Exercise A ▸
Starting at the line with "name author: Thunb." and running through the end of the rows, reproduce those lines with "collection date" changed to "date collected". Keep everything else unchanged.

### Document excerpt ###

Monday, February 25, 2013
Steve Martin, the actor/comedian/banjo picker, became a first-time father in December at the age of 67. As Janice Hough, aka The Left Coast Sports Babe, notes: “There’s a certain symmetry — both father and son could end up in diapers at the same time.” . . . Richmond blogger TC Chong adds: “Martin’s baby must have been conceived after one ‘wild and crazy’ night.” . . . What a year it’s been. . . . Lance Armstrong. . . . NHL lockout. . . . Manti Te’o. . . . Deer-antler spray. . . . Oscar Pistorius. . . . Rebecca Marino cuts short her pro tennis career and cites, at least in part, cyber bullying from the anonymous world of the Internet. . . . And the year is only in its second month. . . . Before social media, where did the haters go to hate? . . .

### Working data ###

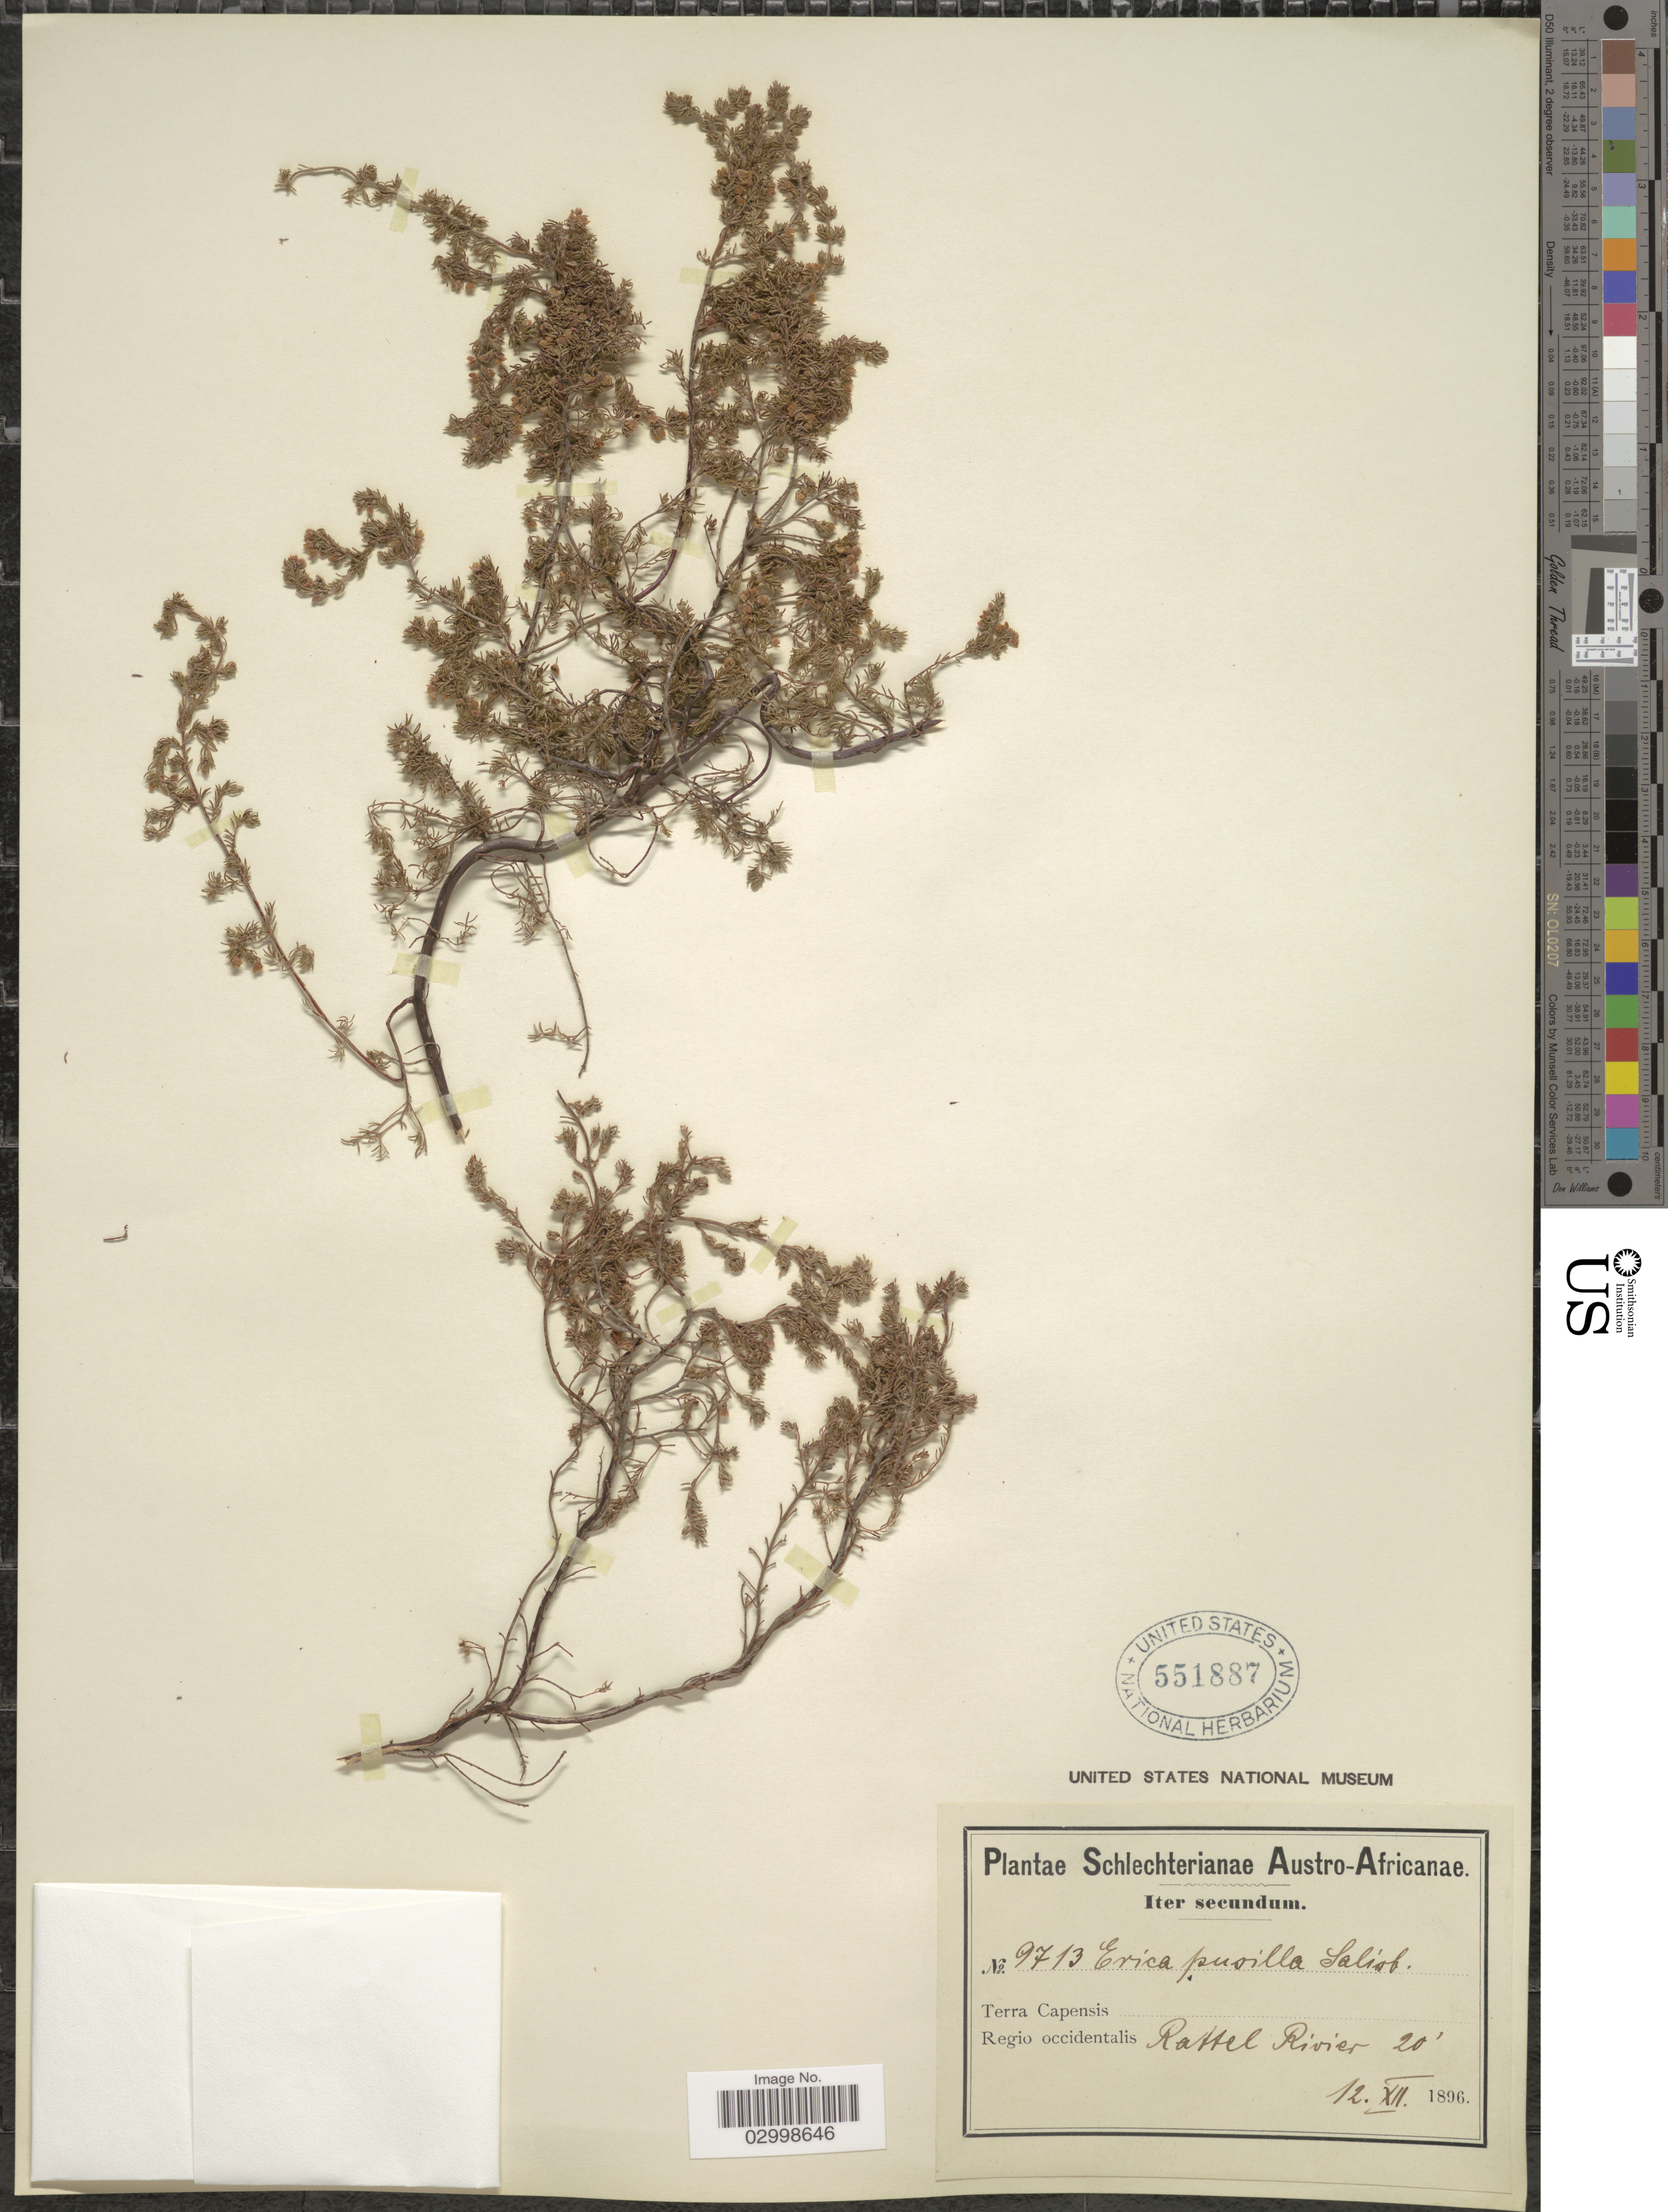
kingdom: Plantae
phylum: Tracheophyta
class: Magnoliopsida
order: Ericales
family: Ericaceae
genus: Erica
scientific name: Erica pusilla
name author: Thunb.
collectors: Schlechter, --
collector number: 9713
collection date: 1896-12-12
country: South Africa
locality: Austro-Africanae. Terra Capensis. Regio occidentalis Rattel River.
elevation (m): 6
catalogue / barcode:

###

Exercise B ▸
Do the following statements agree with the column dated February 25, 2013? Answer yes or no for each, and quote the deciding words.
(i) Steve Martin became a father for the first time at the age of 67.
(ii) Rebecca Marino named cyber bullying as the sole reason for ending her pro tennis career.
(iii) The column states that the year is in its third month.

Exercise answer A ▸
name author: Thunb.
collectors: Schlechter, --
collector number: 9713
date collected: 1896-12-12
country: South Africa
locality: Austro-Africanae. Terra Capensis. Regio occidentalis Rattel River.
elevation (m): 6
catalogue / barcode:

Exercise answer B ▸
(i) Yes: "became a first-time father in December at the age of 67."
(ii) No: "cites, at least in part, cyber bullying from the anonymous world of the Internet."
(iii) No: "And the year is only in its second month."